全国初 郵便局でオンライン診療スタート
郵便局における全国初のオンライン診療が11月15日、総務省の2023(令和5)年度「郵便局等の公的地域基盤連携推進事業」として、石川県七尾市の南大吞局(池岡直樹局長、写真上)でスタートした。局の空きスペースにテレワークボックス風の診療ブースを設置。生活習慣病等の慢性疾患患者が予約日時に来局すると、局長や社員が機器を立ち上げ、診療ブースに案内する。
総務省実証 石川県南大吞局で
高齢者が多い無医地区で、医師が「運転は危険が伴うため、オンライン診療を」と患者に勧めても、「機器操作が難しいから」と普及が進まなかった課題に対し、郵便局は拠点提供と人によるデジタルサポート等で温かく貢献する。処方箋のゆうパック配送も可能。実証期間は3カ月間を予定し、良い結果が得られれば離島や過疎地にも広げていく。
診療ブースの外観(左)とブース内
地域医療支える郵便局に
今回のオンライン診療では、定期的な診療が必要な慢性疾患を持つ患者が診療所に予約し、医師の同意を得た上で郵便局に来局する。
診療所と郵便局は情報連携を行い、郵便局は患者のスケジュールを整理し、予約日時に局長や社員が機器を立ち上げ、お声掛けして診療ブースに誘導し、診察が始まる。

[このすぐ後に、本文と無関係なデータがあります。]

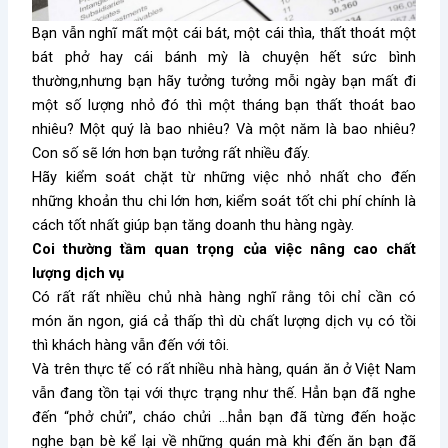
Bạn vẫn nghĩ mất một cái bát, một cái thìa, thất thoát một
bát phở hay cái bánh mỳ là chuyện hết sức bình
thường,nhưng bạn hãy tưởng tưởng mỗi ngày bạn mất đi
một số lượng nhỏ đó thì một tháng bạn thất thoát bao
nhiêu? Một quý là bao nhiêu? Và một năm là bao nhiêu?
Con số sẽ lớn hơn bạn tưởng rất nhiều đấy.
Hãy kiểm soát chặt từ những việc nhỏ nhất cho đến
những khoản thu chi lớn hơn, kiểm soát tốt chi phí chính là
cách tốt nhất giúp bạn tăng doanh thu hàng ngày.
Coi thường tầm quan trọng của việc nâng cao chất
lượng dịch vụ
Có rất rất nhiều chủ nhà hàng nghĩ rằng tôi chỉ cần có
món ăn ngon, giá cả thấp thì dù chất lượng dịch vụ có tồi
thì khách hàng vẫn đến với tôi.
Và trên thực tế có rất nhiều nhà hàng, quán ăn ở Việt Nam
vẫn đang tồn tại với thực trạng như thế. Hẳn bạn đã nghe
đến “phở chửi”, cháo chửi …hẳn bạn đã từng đến hoặc
nghe bạn bè kể lại về những quán mà khi đến ăn bạn đã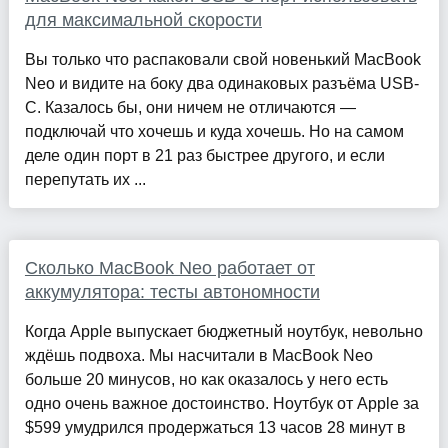
для максимальной скорости
Вы только что распаковали свой новенький MacBook
Neo и видите на боку два одинаковых разъёма USB-
C. Казалось бы, они ничем не отличаются —
подключай что хочешь и куда хочешь. Но на самом
деле один порт в 21 раз быстрее другого, и если
перепутать их ...
Сколько MacBook Neo работает от
аккумулятора: тесты автономности
Когда Apple выпускает бюджетный ноутбук, невольно
ждёшь подвоха. Мы насчитали в MacBook Neo
больше 20 минусов, но как оказалось у него есть
одно очень важное достоинство. Ноутбук от Apple за
$599 умудрился продержаться 13 часов 28 минут в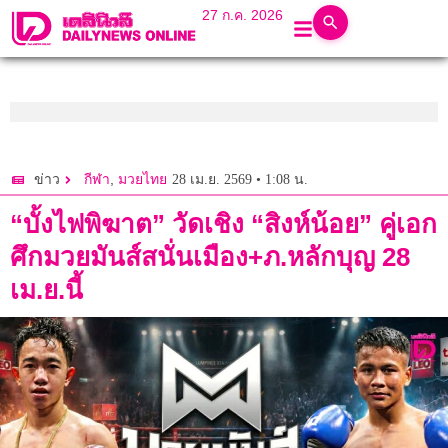
27 ก.ค. 2026
,
28 เม.ย. 2569 • 1:08 น.
ข่าว
กีฬา
มวยไทย
“บั้งไฟพิฆาต” วัดเชิง “สิงห์น้อย” คู่เอก
ศึกมวยมันส์สนั่นเมือง+ภ.หลักบุญ 28
เม.ย.นี้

診察は医師対患者で、看護師を介さない形で行う。例えば、生活習慣病で月に1度病院で薬の処方を要する患者は、3カ月に1度病院でリアルな診療を受け、2回は郵便局でオンライン診療を受けられるようになる。
協力医療機関は日本ウェルビーイング協会とも連携する「ねがみみらいクリニック」(根上昌子院長)。根上院長は、雪深い七尾市で閉院する医院が市内最東端にあった事情から、「医師の空白地域をつくりたくない」と決断し、2022(令和4)年4月に引き継いで開業し、地域医療を支えている。

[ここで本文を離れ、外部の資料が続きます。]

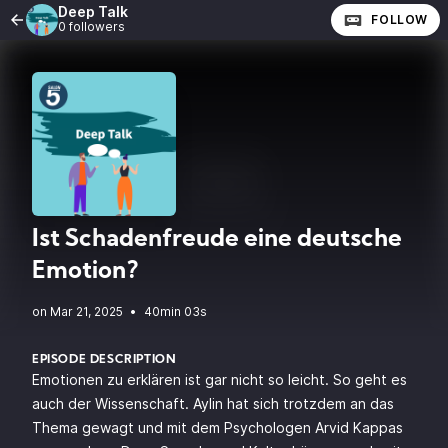
Deep Talk
FOLLOW
0 followers
Ist Schadenfreude eine deutsche
Emotion?
•
40min 03s
EPISODE DESCRIPTION
Emotionen zu erklären ist gar nicht so leicht. So geht es
auch der Wissenschaft. Aylin hat sich trotzdem an das
Thema gewagt und mit dem Psychologen Arvid Kappas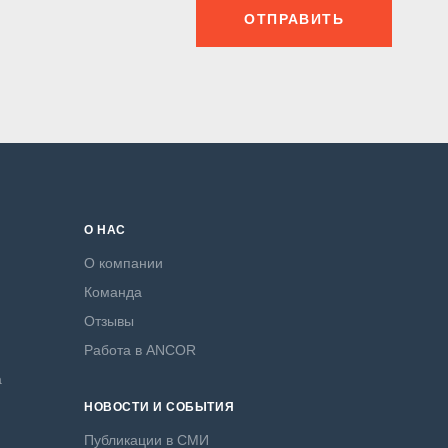
ОТПРАВИТЬ
О НАС
О компании
Команда
Отзывы
Работа в ANCOR
а
НОВОСТИ И СОБЫТИЯ
Публикации в СМИ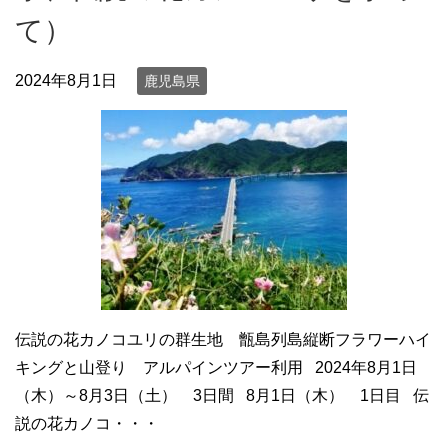
て）
2024年8月1日
鹿児島県
伝説の花カノコユリの群生地 甑島列島縦断フラワーハイ
キングと山登り アルパインツアー利用 2024年8月1日
（木）～8月3日（土） 3日間 8月1日（木） 1日目 伝
説の花カノコ・・・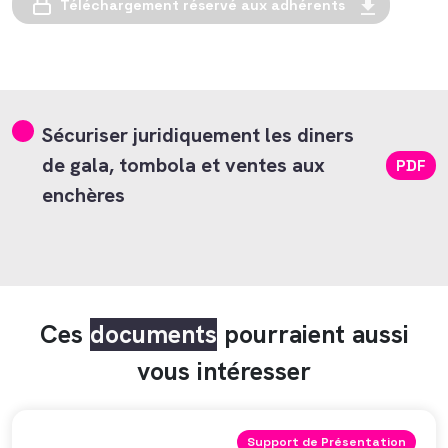
Téléchargement réservé aux adhérents
Sécuriser juridiquement les diners
de gala, tombola et ventes aux
PDF
enchères
Ces
documents
pourraient aussi
vous intéresser
Support de Présentation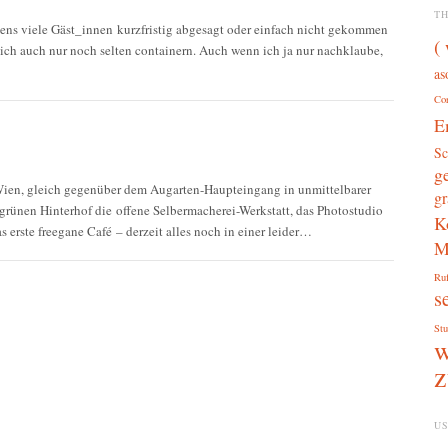
T
ns viele Gäst_innen kurzfristig abgesagt oder einfach nicht gekommen
(
e ich auch nur noch selten containern. Auch wenn ich ja nur nachklaube,
as
Co
E
Sc
g
ien, gleich gegenüber dem Augarten-Haupteingang in unmittelbarer
gr
grünen Hinterhof die offene Selbermacherei-Werkstatt, das Photostudio
K
 erste freegane Café – derzeit alles noch in einer leider…
M
Ru
s
Stu
w
z
US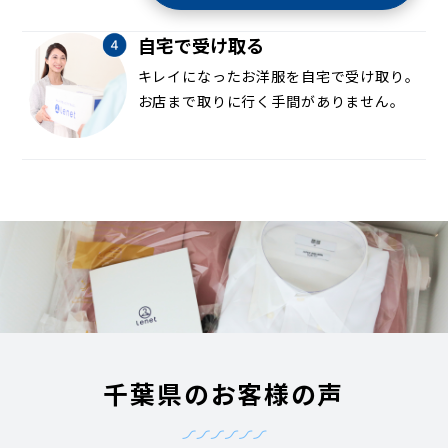
自宅で受け取る
キレイになったお洋服を自宅で受け取り。
お店まで取りに行く手間がありません。
千葉県のお客様の声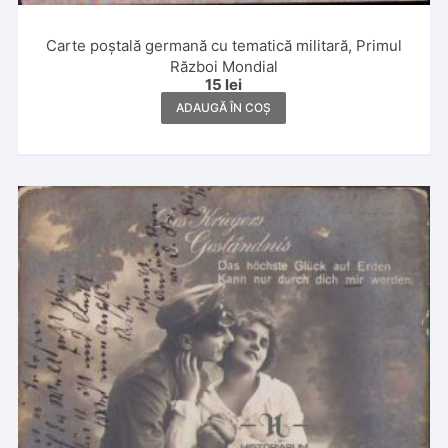
Carte poștală germană cu tematică militară, Primul
Război Mondial
15
lei
ADAUGĂ ÎN COȘ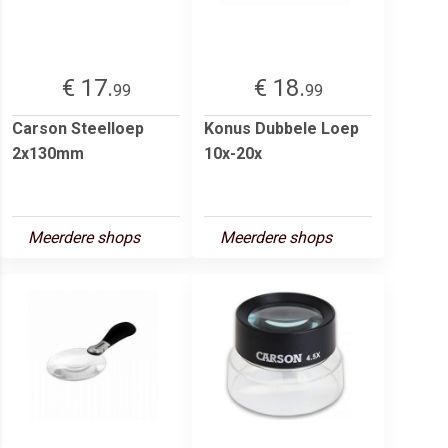
€ 17.
€ 18.
99
99
Carson Steelloep
Konus Dubbele Loep
2x130mm
10x-20x
Meerdere shops
Meerdere shops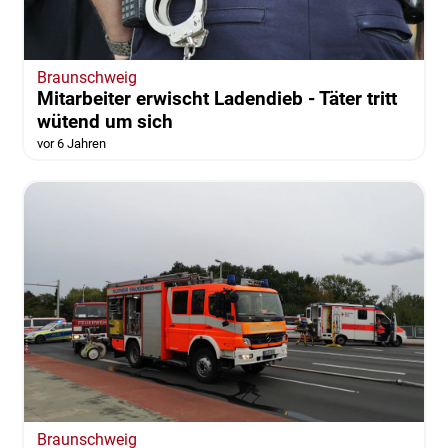
Braunschweig
Mitarbeiter erwischt Ladendieb - Täter tritt
wütend um sich
vor 6 Jahren
Braunschweig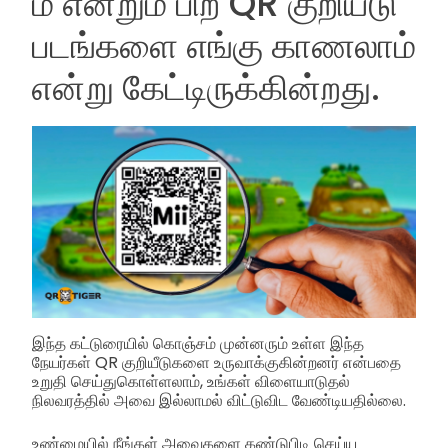
மீ என்றும் பிற QR குறியீடு
படங்களை எங்கு காணலாம்
என்று கேட்டிருக்கின்றது.
இந்த கட்டுரையில் கொஞ்சம் முன்னரும் உள்ள இந்த
நேயர்கள் QR குறியீடுகளை உருவாக்குகின்றனர் என்பதை
உறுதி செய்துகொள்ளலாம், உங்கள் விளையாடுதல்
நிலவரத்தில் அவை இல்லாமல் விட்டுவிட வேண்டியதில்லை.
உண்மையில் நீங்கள் அவைகளை கண்டுபிடி செய்ய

今年5月に社会保障審議会医療部会は、高齢者等に向けた「遠隔医療のさらなる活用」として、診療所に医師常駐との規定を改め、常駐しない診療所として、郵便局や公民館はオンライン診療の場を提供できるようになった。
ただし、医療行為はプライバシー保護を要し、局カウンターでは難しいために、診療ブースを局内に設置。また、処方箋も遠方の薬局まで取りに行くのはオンラインの意味が半減するため、薬局と連携し、ゆうパック配送もできるようにした。
郵便局が関わるオンライン診療は愛媛県宇和島市と郵便局が連携し、「スマートスピーカーを活用した郵便局のみまもりサービス」と「タブレット端末を活用した遠隔医療支援」の合わせ技が実装として始まっているが、この場合のオンライン診療の場は郵便局ではなく、患者宅で行っている。